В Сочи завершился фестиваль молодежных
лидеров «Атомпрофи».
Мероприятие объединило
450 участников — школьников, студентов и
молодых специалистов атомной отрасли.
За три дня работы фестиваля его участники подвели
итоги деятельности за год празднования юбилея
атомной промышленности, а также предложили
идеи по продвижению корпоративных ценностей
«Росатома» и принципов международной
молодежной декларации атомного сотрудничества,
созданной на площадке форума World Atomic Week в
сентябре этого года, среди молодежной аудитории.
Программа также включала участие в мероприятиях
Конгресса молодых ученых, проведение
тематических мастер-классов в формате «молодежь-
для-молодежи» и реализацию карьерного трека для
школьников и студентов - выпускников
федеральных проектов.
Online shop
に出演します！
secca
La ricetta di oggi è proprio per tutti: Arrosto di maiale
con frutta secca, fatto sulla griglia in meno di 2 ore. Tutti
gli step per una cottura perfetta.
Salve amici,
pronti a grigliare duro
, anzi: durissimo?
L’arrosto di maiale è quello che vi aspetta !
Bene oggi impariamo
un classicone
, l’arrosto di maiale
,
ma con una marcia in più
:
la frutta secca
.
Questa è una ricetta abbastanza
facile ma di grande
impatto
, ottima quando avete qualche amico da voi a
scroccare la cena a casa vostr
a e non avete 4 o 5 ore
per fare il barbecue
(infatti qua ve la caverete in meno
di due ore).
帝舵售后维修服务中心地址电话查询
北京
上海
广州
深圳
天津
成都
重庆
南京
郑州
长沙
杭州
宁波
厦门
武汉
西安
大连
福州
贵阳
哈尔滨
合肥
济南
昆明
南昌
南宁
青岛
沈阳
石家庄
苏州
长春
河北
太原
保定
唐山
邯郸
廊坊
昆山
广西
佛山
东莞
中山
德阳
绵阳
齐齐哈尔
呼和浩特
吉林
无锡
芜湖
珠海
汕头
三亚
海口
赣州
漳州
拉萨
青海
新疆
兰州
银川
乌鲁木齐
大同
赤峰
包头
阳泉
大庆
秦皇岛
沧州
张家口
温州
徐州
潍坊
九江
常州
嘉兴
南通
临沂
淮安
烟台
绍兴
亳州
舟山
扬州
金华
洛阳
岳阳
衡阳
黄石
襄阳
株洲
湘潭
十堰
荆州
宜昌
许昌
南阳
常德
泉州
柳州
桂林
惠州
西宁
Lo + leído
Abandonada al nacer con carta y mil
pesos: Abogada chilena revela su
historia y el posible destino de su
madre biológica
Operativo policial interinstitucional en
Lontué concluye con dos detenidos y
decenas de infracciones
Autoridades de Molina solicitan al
=-=-=-=-=
Between the first line of the entries above and the line with "итоги деятельности за год празднования юбилея", both included, copy every line exactly and nothing outside that range.

## OUTPUT BELOW
В Сочи завершился фестиваль молодежных
лидеров «Атомпрофи».
Мероприятие объединило
450 участников — школьников, студентов и
молодых специалистов атомной отрасли.
За три дня работы фестиваля его участники подвели
итоги деятельности за год празднования юбилея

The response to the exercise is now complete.